February will be a month of contrasts for U.S. offshore wind industry. On the positive side, BOEM is moving forward with lease negotiations for an East Coast floating wind pilot array, and six developers submitted over 100 proposals in response to New York’s third offshore wind solicitation.
To support bids, local supply chain development commitments have been presented, which include plans to construct two wind turbine component factories.
At the same time, inflation rates have eased and key commodity indicators, such as U.S. steel plate prices, have also continued to ease.
In a move that indicates a strengthening domestic supply chain, a new Jones Act SOV has been announced, and steelmaker Nucor has opened a new steel plate facility focused on the material grades and plate sizes required for domestic offshore wind foundation production.
On the West Coast, ports are beginning to communicate development plans on how they can support California’s emerging floating wind industry.
However, despite the recent reduction in U.S. inflation, developers who have been negotiating power purchase agreements continue to communicate supply chain challenges impacting cost and timeline.
Ørsted has had to book a significant impairment on its Sunrise Wind project. Avangrid, is challenging a state ruling that it needs to build its Commonwealth Wind project and supply power to Massachusetts
Despite these inflationary challenges, the drive to grow the U.S. offshore wind segment into a leading offshore wind market continues. The foundations continue to solidify and support the deployment of 30 GW of offshore wind by 2030 and 110 GW by 2050.

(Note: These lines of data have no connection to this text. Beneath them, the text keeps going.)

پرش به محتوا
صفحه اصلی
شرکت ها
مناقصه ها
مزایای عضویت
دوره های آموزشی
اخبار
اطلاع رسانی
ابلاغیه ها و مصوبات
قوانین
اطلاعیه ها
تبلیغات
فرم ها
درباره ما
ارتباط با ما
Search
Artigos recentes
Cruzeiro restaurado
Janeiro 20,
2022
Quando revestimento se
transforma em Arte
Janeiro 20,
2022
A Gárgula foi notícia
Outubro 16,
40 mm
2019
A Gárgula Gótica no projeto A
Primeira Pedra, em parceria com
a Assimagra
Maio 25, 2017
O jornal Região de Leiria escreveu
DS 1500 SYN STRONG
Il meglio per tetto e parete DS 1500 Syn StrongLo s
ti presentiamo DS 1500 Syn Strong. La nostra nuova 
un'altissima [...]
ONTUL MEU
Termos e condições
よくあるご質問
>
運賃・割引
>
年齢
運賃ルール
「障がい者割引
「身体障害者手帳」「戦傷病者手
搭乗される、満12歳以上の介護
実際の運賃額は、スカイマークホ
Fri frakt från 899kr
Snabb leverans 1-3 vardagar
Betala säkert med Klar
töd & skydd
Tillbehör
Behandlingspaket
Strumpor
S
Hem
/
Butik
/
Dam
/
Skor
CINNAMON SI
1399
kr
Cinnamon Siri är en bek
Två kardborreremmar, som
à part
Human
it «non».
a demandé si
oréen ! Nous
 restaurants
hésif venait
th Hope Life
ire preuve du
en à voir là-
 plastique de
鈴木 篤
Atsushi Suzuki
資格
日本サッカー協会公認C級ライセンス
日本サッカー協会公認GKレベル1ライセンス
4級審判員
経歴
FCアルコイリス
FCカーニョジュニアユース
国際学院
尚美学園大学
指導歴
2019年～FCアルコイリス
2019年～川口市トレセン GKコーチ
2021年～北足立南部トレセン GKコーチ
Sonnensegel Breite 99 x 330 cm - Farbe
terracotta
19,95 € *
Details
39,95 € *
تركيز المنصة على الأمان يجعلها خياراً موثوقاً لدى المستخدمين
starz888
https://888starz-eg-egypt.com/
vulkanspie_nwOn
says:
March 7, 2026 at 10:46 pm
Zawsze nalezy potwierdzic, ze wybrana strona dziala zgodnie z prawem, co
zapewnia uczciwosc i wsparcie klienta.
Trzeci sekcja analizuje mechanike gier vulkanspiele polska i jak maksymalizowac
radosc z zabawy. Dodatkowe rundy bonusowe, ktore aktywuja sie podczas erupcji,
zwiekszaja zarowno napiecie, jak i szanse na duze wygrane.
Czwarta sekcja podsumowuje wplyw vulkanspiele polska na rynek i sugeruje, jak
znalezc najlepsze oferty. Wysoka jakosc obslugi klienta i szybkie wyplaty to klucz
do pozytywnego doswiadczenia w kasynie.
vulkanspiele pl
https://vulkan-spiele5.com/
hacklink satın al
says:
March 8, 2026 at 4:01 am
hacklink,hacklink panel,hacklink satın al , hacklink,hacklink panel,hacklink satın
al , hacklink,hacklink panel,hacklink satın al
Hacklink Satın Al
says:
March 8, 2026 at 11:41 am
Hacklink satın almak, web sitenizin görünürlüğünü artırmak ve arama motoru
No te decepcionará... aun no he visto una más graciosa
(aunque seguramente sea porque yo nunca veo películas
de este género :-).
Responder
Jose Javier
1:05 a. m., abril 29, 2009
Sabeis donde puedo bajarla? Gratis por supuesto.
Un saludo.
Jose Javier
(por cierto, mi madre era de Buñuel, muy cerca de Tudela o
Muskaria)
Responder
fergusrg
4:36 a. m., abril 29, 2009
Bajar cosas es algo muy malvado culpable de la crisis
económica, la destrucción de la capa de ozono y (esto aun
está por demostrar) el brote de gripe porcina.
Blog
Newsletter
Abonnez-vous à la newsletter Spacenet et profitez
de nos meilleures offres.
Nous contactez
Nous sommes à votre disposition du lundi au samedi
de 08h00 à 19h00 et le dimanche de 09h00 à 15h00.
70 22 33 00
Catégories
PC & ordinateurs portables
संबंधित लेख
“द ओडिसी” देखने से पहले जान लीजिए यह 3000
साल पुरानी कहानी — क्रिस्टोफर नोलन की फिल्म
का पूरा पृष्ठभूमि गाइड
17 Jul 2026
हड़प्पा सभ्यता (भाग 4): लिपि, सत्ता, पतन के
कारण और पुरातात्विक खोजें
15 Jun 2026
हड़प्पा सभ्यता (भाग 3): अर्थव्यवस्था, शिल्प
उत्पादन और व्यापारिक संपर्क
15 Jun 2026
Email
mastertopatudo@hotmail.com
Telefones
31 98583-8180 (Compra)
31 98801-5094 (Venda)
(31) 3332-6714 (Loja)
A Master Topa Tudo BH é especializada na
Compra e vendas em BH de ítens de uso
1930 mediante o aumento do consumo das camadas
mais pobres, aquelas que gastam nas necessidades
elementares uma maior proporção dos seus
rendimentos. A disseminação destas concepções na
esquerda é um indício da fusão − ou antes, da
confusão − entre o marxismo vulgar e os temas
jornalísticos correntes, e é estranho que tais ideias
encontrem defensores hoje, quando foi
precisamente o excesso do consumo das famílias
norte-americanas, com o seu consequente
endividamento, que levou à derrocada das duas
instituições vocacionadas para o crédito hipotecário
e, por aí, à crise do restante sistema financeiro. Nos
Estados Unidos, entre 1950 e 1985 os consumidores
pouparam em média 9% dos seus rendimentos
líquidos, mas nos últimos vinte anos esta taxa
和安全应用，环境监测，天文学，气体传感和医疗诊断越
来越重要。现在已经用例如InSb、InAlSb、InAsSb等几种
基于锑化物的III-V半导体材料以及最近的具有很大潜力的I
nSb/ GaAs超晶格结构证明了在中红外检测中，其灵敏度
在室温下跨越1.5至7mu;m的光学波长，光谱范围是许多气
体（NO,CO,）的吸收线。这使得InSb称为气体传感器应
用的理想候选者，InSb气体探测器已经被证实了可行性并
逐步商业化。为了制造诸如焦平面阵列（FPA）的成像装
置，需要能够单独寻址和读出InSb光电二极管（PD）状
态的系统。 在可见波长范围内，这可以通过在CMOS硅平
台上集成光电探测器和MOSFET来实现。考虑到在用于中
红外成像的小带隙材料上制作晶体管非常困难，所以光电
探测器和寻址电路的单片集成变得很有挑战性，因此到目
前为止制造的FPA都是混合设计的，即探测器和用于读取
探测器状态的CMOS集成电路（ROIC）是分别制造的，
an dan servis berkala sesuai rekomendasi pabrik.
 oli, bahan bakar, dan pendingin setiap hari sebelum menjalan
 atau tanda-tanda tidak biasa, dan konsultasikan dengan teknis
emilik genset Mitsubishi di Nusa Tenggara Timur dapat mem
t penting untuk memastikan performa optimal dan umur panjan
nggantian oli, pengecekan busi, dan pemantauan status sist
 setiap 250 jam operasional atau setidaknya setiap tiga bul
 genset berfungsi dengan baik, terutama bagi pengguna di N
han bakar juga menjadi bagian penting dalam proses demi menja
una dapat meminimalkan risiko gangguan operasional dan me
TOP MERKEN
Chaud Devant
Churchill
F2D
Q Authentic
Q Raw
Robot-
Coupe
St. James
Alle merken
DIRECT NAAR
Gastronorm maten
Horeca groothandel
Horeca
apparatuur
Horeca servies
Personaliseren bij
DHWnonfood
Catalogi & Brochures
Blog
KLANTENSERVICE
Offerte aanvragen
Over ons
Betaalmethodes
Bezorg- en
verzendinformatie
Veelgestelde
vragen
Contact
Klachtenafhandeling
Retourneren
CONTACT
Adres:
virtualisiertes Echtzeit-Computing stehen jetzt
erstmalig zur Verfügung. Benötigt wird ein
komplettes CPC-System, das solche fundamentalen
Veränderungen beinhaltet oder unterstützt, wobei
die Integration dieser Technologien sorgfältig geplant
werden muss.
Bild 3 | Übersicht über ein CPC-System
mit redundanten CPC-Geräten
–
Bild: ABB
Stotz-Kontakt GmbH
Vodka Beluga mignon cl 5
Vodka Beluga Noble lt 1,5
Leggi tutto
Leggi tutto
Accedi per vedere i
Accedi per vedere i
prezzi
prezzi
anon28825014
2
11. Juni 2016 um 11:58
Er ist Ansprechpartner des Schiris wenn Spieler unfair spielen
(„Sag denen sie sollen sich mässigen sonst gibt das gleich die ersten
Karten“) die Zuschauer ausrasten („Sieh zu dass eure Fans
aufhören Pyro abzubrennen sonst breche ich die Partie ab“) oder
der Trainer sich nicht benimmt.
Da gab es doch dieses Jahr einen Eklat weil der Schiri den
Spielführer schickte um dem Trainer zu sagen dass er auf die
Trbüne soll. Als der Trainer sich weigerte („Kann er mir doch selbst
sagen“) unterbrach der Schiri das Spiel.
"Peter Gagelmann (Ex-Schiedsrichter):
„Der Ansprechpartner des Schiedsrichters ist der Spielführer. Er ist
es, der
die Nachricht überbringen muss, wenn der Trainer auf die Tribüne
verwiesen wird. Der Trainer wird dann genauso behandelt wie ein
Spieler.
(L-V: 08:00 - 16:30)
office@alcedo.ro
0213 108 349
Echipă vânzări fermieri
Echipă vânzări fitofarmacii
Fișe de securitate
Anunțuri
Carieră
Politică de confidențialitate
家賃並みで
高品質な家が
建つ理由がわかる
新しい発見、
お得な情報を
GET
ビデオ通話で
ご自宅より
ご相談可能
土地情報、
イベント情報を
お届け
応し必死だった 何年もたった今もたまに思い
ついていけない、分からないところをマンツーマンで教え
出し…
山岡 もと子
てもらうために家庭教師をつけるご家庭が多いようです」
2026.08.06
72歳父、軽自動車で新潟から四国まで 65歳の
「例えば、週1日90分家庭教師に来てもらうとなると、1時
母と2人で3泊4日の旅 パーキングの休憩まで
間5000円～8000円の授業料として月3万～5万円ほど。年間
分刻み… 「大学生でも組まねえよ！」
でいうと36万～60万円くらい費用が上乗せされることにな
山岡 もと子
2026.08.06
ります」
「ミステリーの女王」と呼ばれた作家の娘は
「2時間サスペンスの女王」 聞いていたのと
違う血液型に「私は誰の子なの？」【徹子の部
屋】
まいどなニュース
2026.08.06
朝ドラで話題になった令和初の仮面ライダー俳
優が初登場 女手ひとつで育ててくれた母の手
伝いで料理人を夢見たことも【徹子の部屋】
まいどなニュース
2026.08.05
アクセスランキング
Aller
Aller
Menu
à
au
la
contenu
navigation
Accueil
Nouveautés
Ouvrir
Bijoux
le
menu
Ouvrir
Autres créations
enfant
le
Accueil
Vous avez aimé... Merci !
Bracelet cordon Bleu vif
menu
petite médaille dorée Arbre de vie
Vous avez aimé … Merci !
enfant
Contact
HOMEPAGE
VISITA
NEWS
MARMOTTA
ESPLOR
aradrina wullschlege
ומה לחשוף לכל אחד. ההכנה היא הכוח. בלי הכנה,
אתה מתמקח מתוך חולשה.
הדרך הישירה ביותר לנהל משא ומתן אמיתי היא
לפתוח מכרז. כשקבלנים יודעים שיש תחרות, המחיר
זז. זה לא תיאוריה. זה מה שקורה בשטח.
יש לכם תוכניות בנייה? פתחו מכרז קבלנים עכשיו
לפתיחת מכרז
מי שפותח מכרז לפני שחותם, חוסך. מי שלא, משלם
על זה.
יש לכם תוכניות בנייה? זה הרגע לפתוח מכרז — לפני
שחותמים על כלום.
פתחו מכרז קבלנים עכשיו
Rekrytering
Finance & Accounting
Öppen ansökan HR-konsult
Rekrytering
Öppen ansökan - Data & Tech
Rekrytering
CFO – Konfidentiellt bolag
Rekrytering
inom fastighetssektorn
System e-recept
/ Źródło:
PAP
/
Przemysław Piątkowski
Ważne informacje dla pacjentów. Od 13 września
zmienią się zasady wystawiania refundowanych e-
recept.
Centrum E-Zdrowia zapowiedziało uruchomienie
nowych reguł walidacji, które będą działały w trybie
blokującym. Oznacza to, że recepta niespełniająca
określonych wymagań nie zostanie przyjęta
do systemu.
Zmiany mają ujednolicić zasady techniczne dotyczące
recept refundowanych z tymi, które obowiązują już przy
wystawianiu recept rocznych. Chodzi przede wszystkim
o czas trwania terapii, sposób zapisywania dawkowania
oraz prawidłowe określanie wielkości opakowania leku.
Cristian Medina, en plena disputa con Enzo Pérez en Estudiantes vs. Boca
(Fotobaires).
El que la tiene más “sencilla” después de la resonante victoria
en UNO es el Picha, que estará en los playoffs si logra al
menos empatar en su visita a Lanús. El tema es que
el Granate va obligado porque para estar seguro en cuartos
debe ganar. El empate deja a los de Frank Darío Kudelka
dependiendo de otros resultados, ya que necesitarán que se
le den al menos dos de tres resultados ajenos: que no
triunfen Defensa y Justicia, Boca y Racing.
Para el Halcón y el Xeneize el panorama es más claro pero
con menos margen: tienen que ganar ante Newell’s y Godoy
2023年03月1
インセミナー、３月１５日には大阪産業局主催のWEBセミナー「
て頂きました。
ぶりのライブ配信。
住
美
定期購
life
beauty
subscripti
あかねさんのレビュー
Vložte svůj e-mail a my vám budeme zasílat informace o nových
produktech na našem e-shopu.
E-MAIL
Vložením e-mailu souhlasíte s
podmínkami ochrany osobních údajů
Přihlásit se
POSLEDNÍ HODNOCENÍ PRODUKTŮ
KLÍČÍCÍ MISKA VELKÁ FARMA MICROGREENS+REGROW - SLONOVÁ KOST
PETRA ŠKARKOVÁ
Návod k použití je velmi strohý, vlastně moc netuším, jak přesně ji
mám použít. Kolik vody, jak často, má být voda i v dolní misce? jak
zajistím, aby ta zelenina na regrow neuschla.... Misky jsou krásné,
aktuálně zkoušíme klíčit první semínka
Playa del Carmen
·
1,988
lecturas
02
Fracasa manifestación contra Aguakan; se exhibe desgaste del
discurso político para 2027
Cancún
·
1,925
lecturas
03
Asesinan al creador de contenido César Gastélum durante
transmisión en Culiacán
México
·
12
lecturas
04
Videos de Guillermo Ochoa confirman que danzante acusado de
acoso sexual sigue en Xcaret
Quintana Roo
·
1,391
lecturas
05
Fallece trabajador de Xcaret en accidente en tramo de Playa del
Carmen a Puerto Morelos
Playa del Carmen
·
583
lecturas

Intelatus' forecast accounts for close to 70 projects that will install over 78 GW of capacity in this and the next decade, and a total 110 GW by 2050. The 78 GW forecast capacity will require capital expenditure amounting to over $240 billion to bring onstream, a recurring annual operations and maintenance spend of around $11 billion once delivered, and close to $35 billion in decommissioning expenditure at the end of commercial operations:
12 OCS developments containing 15 projects with a potential of close to 20 GW are currently undergoing federal permitting review to create the foundation of meeting the 30 GW by 2030 goal. 17.5 GW of project capacity has secured offtake commitments from states.
Longer term, deployment goals by states already amount to over 96 GW. The White House goal of 110 GW by 2050 is looking somewhat conservative.